> [Goal of the exercise]
Rewrite the lines below as a numbered list, dropping the blank lines and leaving the pictures out.
- - - - -
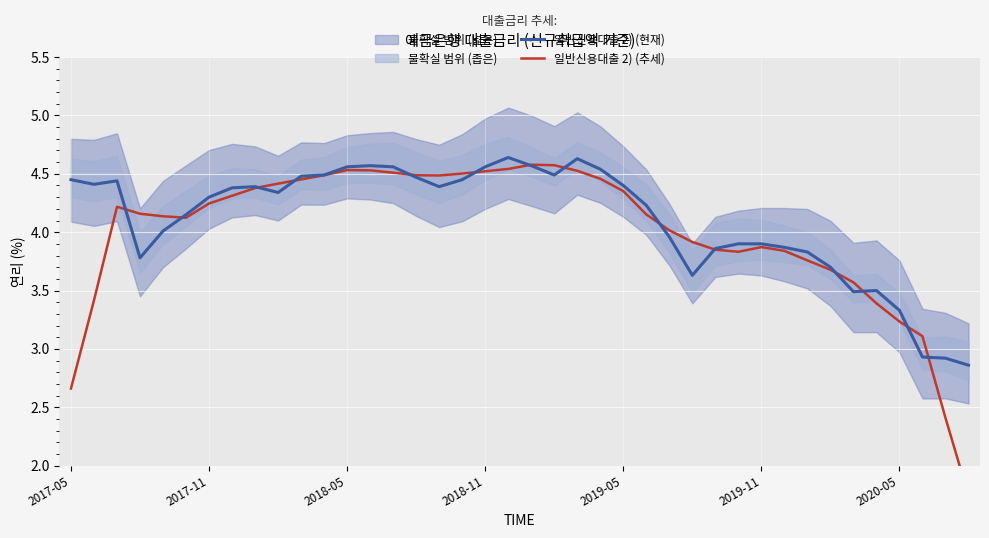

What is the lowest value of the 일반신용대출 2) (현재) series?

2.9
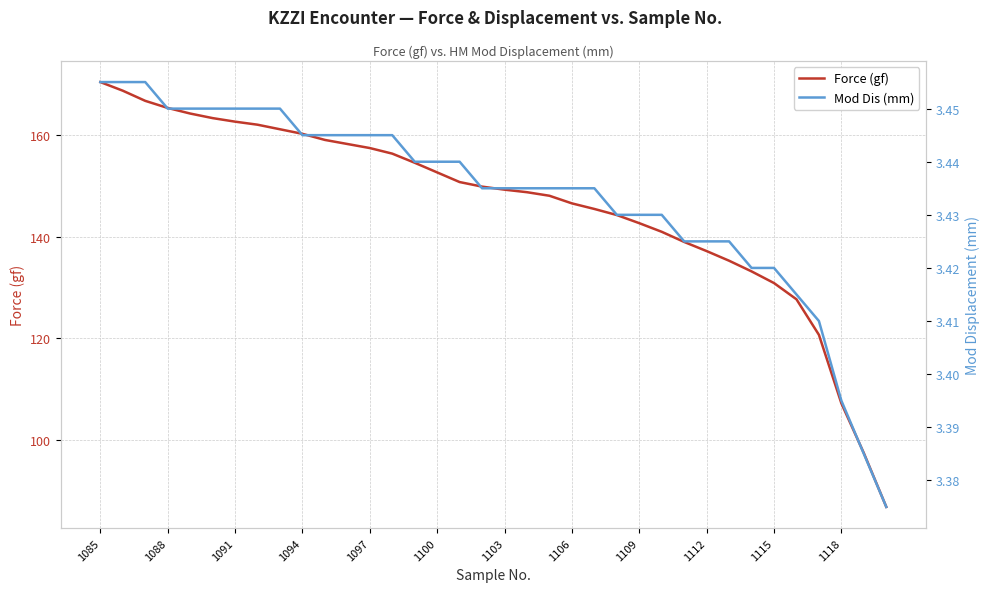

Which category has the highest value across all series?

1085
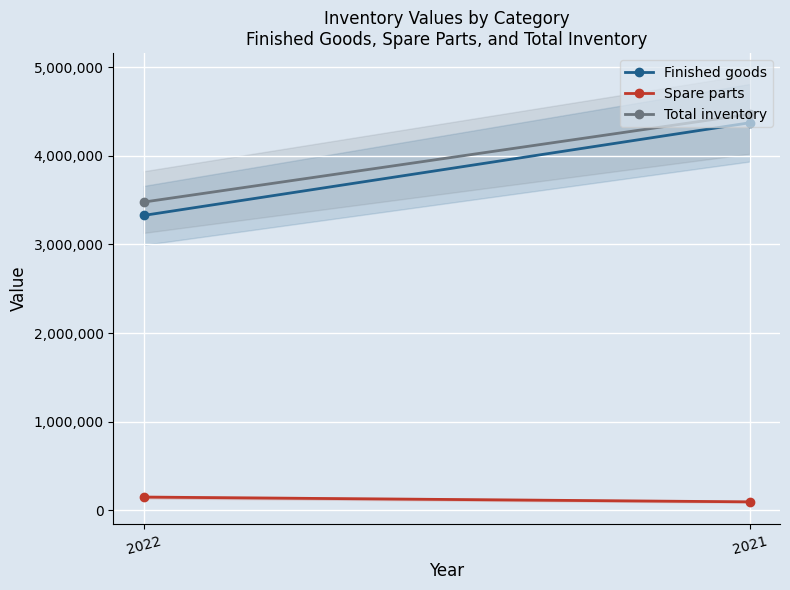

What is the lowest value of the Finished goods series?

3326388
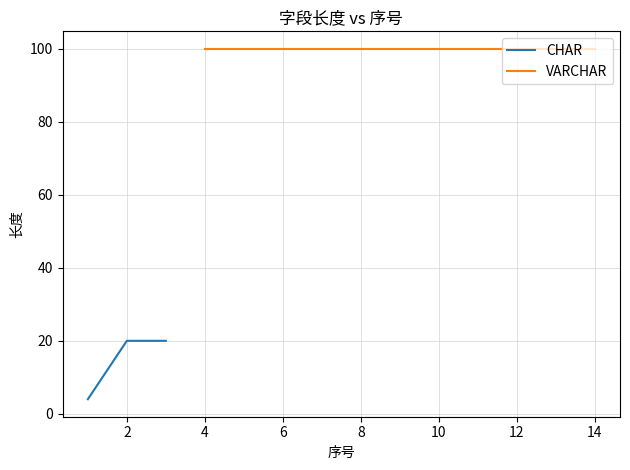

How many values are below 20?

1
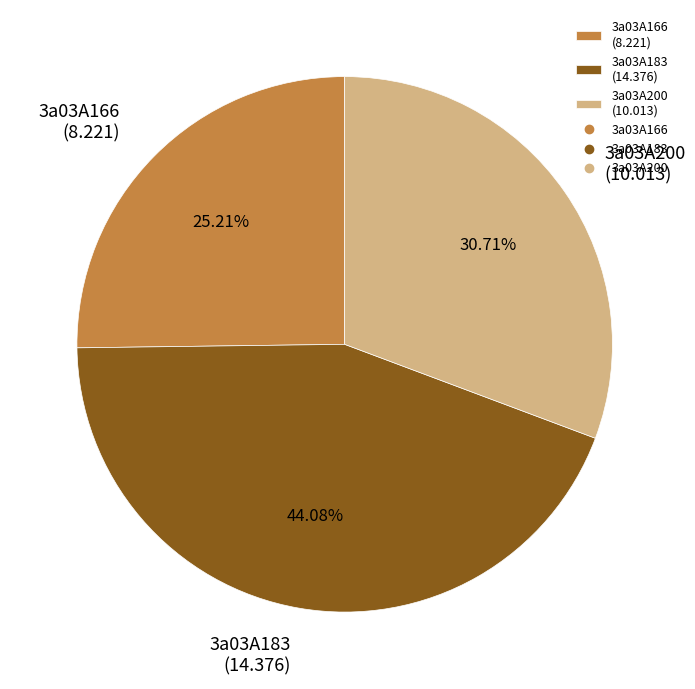

To the nearest percent, what is the average slice percentage?

33%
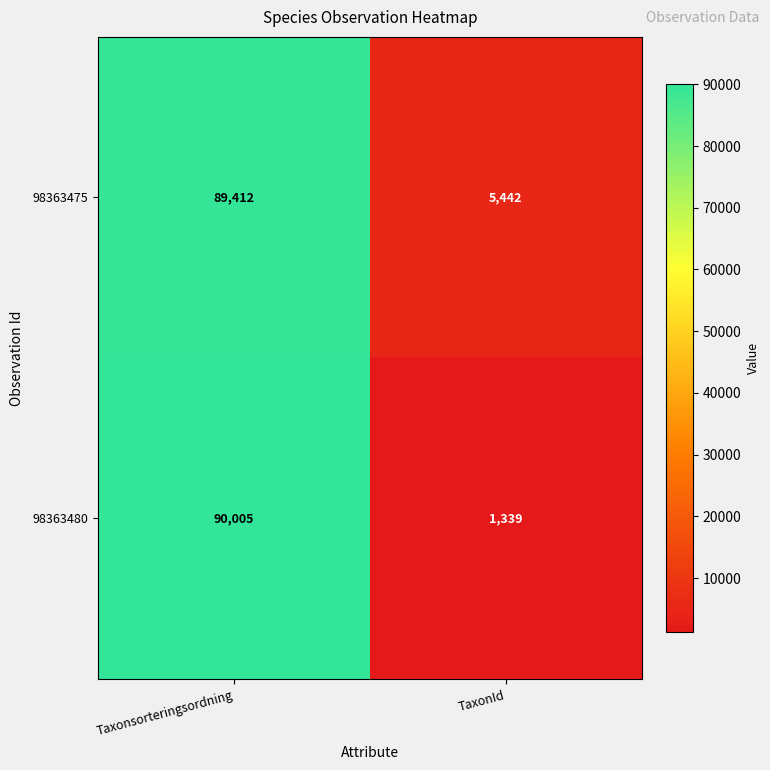

At which category does the chart reach its minimum across all series?

TaxonId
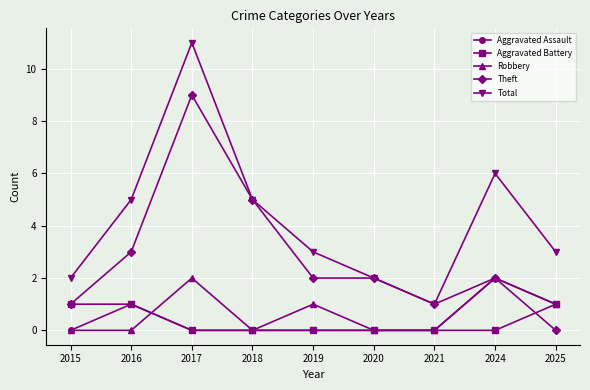

What is the difference between the Total values at 2021 and 2025?

2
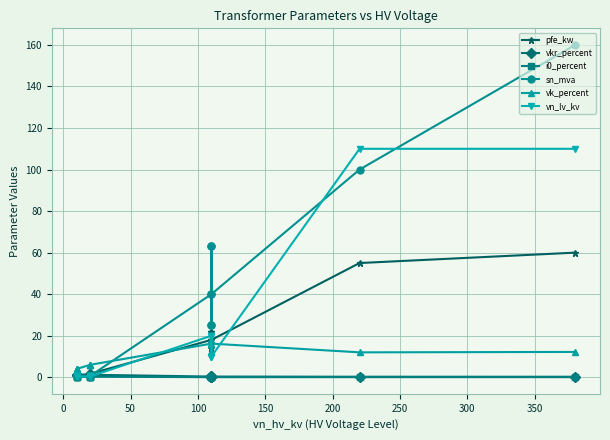

What is the value of the pfe_kw point at the 12th from the left?

18.0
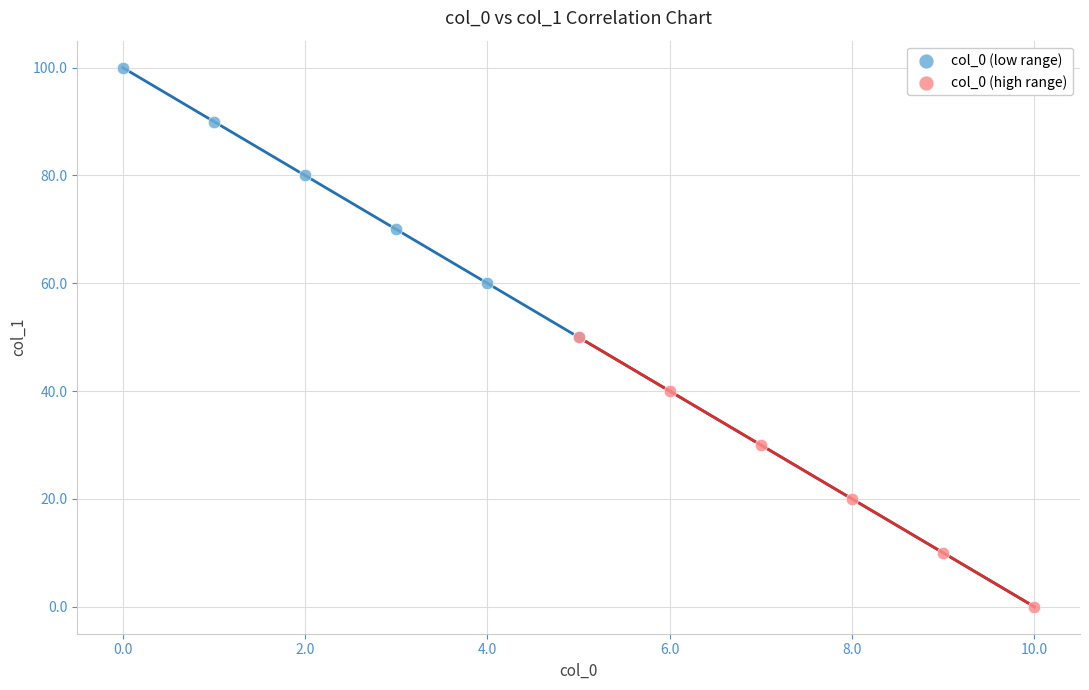

Which series contains the highest Y value?

col_0 (low range)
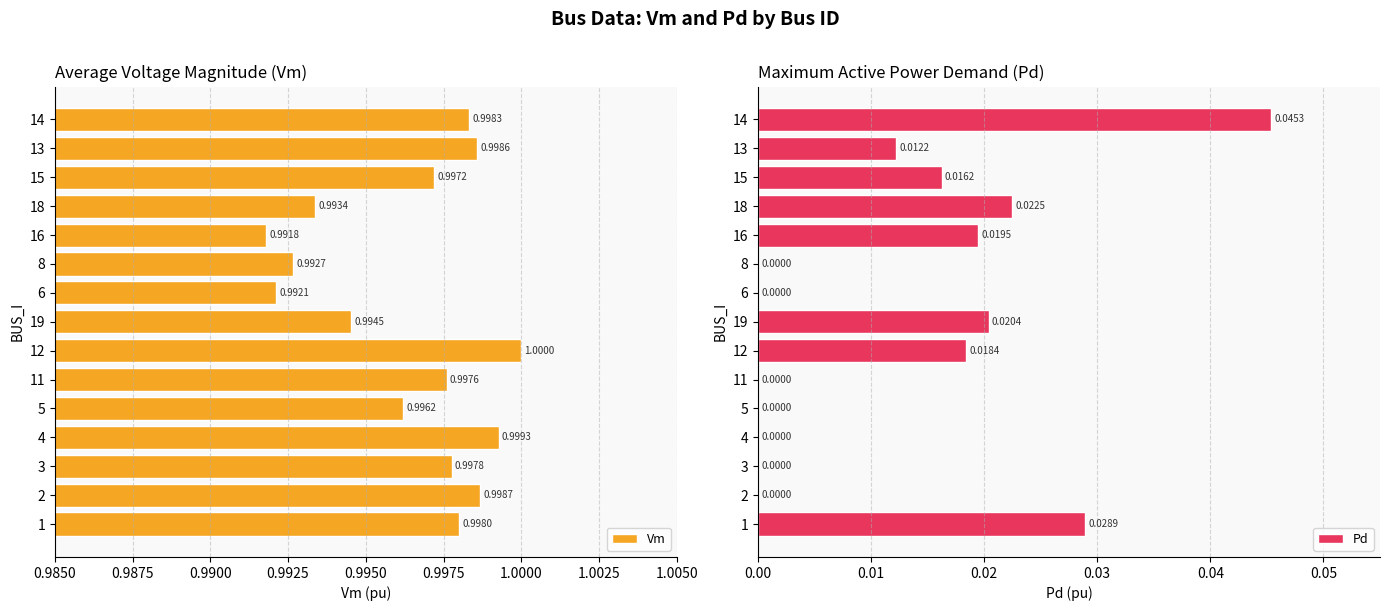

Which series has the widest spread of values?

Pd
- - - - -
> [Solution to the problem]
1. What is the lowest value of the 일반신용대출 2) (현재) series?
2. 2.9
3. Which category has the highest value across all series?
4. 1085
5. What is the lowest value of the Finished goods series?
6. 3326388
7. How many values are below 20?
8. 1
9. To the nearest percent, what is the average slice percentage?
10. 33%
11. At which category does the chart reach its minimum across all series?
12. TaxonId
13. What is the difference between the Total values at 2021 and 2025?
14. 2
15. What is the value of the pfe_kw point at the 12th from the left?
16. 18.0
17. Which series contains the highest Y value?
18. col_0 (low range)
19. Which series has the widest spread of values?
20. Pd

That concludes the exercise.